Among the entries, find each line that includes the string "invasive" and list it.

_Data excerpts_:
━━━

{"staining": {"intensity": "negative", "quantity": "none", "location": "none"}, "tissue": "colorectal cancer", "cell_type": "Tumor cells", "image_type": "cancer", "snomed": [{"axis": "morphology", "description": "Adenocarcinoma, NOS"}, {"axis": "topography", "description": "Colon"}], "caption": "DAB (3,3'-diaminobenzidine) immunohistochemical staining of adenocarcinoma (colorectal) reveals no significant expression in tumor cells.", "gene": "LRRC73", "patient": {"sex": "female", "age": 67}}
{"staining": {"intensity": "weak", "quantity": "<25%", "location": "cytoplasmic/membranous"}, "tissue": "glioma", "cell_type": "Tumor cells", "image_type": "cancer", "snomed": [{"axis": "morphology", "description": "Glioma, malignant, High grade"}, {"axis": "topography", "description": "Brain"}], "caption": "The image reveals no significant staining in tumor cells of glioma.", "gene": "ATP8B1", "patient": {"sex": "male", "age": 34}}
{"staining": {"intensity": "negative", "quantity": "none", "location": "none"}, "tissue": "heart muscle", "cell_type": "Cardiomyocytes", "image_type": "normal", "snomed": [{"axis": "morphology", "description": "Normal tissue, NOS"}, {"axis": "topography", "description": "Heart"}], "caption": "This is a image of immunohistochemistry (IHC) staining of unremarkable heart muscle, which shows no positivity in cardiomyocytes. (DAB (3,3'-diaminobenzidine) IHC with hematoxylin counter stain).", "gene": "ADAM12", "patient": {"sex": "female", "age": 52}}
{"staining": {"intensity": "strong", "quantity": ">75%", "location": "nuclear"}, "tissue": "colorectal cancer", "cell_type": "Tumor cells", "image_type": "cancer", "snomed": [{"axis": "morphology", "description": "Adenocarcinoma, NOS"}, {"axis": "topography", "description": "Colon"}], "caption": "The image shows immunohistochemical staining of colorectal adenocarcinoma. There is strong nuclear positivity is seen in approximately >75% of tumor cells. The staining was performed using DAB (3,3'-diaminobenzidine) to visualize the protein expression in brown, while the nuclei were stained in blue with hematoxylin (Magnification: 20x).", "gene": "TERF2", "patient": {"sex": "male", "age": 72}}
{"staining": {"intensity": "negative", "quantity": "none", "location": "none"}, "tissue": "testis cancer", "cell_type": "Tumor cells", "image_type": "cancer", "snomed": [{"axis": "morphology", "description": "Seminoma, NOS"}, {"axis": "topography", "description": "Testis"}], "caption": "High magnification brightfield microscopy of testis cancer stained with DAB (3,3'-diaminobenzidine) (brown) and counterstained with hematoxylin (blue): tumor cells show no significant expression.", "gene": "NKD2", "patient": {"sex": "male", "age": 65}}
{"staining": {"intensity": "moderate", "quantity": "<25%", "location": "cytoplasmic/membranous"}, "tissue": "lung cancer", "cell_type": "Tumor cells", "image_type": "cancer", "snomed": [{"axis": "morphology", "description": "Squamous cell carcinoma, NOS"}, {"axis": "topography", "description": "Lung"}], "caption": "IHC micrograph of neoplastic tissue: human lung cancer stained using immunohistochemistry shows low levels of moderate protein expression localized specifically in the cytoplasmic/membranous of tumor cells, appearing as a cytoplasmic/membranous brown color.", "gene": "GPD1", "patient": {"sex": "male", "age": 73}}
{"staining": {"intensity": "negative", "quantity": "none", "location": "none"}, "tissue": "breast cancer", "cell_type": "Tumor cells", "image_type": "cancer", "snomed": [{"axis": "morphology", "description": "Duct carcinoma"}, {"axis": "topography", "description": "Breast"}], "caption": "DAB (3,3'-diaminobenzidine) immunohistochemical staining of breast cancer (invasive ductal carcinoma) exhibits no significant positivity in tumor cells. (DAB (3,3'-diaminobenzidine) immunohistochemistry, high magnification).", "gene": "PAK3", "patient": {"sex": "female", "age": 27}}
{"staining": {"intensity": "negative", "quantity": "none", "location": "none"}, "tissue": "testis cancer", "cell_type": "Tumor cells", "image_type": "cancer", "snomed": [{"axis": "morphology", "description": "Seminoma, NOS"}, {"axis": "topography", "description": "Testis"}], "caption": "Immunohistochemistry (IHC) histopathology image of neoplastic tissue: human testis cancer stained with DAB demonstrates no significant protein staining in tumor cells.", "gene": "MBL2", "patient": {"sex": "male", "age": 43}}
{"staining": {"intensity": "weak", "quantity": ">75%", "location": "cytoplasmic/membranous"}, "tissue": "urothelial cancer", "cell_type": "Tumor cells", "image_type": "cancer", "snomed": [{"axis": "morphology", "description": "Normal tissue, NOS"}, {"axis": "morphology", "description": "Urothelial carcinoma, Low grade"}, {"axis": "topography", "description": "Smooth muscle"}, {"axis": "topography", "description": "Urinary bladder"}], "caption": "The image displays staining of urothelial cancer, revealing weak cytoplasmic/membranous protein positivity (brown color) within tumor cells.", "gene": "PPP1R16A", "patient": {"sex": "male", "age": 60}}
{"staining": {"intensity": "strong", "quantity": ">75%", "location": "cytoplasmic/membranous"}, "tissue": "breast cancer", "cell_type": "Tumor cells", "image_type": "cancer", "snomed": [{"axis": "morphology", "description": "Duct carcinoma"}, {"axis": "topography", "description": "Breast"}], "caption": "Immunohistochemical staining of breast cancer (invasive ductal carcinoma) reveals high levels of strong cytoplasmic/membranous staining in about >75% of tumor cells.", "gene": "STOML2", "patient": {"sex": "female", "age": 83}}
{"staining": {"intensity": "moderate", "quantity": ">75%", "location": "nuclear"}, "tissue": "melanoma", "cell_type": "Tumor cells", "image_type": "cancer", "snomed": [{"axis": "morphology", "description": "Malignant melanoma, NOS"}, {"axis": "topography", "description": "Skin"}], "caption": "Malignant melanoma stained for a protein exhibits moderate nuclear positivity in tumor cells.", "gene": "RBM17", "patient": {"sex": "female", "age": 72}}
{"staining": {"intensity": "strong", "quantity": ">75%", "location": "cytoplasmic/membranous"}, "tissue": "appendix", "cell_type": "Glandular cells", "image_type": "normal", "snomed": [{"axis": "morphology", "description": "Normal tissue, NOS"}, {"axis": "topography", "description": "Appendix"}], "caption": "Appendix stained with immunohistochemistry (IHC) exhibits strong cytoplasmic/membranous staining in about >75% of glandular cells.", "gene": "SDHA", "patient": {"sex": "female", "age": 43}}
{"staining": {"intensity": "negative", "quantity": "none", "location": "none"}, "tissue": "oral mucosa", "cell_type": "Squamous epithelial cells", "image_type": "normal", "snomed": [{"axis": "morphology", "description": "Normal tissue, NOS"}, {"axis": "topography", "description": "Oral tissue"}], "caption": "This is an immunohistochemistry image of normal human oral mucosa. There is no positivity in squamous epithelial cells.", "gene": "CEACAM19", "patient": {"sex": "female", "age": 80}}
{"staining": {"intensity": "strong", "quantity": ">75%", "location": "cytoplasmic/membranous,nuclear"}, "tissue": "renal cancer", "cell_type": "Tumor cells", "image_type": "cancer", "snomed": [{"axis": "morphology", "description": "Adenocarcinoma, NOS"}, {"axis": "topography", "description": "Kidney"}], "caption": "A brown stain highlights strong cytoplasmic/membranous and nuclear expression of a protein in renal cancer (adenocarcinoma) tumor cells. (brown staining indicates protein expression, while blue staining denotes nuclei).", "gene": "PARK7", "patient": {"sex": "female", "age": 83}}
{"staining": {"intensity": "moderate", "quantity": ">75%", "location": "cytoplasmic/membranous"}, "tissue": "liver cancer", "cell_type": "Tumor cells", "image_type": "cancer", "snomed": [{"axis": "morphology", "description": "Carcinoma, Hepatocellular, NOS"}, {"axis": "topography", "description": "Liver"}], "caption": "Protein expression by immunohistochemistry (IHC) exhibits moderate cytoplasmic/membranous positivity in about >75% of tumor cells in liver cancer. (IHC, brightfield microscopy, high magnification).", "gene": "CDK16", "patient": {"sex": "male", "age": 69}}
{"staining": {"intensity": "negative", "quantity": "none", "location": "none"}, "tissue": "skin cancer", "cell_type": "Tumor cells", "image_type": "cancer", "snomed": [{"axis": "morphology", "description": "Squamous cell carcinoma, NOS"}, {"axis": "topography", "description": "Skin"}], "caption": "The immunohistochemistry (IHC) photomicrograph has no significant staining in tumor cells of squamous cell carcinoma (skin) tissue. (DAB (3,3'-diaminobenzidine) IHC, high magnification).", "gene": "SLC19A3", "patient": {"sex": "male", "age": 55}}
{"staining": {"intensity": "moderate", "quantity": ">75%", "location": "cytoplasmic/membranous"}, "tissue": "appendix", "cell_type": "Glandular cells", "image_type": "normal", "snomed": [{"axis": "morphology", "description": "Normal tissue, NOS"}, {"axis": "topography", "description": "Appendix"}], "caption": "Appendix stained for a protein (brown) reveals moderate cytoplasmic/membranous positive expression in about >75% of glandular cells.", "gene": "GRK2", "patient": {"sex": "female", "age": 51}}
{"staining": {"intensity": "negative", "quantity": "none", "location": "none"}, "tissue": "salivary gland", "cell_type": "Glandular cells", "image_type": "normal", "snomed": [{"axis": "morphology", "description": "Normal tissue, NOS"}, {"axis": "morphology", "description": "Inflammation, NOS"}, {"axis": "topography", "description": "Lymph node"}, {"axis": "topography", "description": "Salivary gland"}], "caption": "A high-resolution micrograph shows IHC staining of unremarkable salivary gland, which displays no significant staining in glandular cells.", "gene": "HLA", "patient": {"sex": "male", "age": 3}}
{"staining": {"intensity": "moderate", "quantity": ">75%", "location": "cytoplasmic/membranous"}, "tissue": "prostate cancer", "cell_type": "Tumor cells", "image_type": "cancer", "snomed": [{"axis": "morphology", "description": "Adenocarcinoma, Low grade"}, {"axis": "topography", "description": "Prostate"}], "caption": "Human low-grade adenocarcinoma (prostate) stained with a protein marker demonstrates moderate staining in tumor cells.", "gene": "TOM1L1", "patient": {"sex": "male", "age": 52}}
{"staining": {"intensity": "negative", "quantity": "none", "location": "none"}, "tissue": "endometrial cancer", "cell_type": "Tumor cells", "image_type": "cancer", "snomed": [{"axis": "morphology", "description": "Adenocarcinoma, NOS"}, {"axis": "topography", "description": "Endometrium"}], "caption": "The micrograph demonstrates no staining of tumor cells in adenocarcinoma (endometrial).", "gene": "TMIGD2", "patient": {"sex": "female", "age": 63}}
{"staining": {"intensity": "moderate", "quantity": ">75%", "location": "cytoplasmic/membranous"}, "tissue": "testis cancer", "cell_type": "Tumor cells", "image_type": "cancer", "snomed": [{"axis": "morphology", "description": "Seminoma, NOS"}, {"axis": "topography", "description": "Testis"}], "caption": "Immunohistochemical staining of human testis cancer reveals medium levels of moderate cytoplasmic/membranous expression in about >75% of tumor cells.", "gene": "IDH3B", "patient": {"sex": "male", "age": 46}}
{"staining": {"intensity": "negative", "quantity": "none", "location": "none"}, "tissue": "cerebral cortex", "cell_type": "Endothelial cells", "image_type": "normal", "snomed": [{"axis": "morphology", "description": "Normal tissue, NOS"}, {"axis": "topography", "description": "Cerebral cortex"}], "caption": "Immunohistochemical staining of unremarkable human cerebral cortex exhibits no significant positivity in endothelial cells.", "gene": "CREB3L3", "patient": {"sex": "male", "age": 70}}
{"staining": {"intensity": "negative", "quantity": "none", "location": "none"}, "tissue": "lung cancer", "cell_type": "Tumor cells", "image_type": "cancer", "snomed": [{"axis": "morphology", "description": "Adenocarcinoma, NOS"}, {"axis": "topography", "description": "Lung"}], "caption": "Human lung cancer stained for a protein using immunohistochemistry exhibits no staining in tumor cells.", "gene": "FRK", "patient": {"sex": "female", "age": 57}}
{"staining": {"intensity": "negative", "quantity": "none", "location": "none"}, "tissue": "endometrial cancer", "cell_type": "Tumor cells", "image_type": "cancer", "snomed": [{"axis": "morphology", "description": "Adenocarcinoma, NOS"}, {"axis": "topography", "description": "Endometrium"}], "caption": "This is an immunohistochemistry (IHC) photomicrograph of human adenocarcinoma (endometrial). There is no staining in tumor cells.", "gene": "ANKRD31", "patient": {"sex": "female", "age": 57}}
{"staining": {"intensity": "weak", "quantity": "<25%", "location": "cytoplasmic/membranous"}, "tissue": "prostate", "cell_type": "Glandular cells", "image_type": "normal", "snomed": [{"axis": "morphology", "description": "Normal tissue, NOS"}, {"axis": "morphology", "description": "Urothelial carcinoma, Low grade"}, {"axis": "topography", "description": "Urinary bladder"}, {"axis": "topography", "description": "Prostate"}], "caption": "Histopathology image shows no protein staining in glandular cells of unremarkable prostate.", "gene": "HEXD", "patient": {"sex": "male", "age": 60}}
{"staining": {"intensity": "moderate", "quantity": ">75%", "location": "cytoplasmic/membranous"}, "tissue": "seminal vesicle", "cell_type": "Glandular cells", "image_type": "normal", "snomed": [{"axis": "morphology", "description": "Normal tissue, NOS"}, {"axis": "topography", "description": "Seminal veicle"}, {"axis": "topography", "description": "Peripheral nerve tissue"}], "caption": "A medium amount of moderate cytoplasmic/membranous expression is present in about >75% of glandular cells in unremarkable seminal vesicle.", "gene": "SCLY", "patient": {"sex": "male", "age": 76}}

━━━

_Written solution_:
{"staining": {"intensity": "negative", "quantity": "none", "location": "none"}, "tissue": "breast cancer", "cell_type": "Tumor cells", "image_type": "cancer", "snomed": [{"axis": "morphology", "description": "Duct carcinoma"}, {"axis": "topography", "description": "Breast"}], "caption": "DAB (3,3'-diaminobenzidine) immunohistochemical staining of breast cancer (invasive ductal carcinoma) exhibits no significant positivity in tumor cells. (DAB (3,3'-diaminobenzidine) immunohistochemistry, high magnification).", "gene": "PAK3", "patient": {"sex": "female", "age": 27}}
{"staining": {"intensity": "strong", "quantity": ">75%", "location": "cytoplasmic/membranous"}, "tissue": "breast cancer", "cell_type": "Tumor cells", "image_type": "cancer", "snomed": [{"axis": "morphology", "description": "Duct carcinoma"}, {"axis": "topography", "description": "Breast"}], "caption": "Immunohistochemical staining of breast cancer (invasive ductal carcinoma) reveals high levels of strong cytoplasmic/membranous staining in about >75% of tumor cells.", "gene": "STOML2", "patient": {"sex": "female", "age": 83}}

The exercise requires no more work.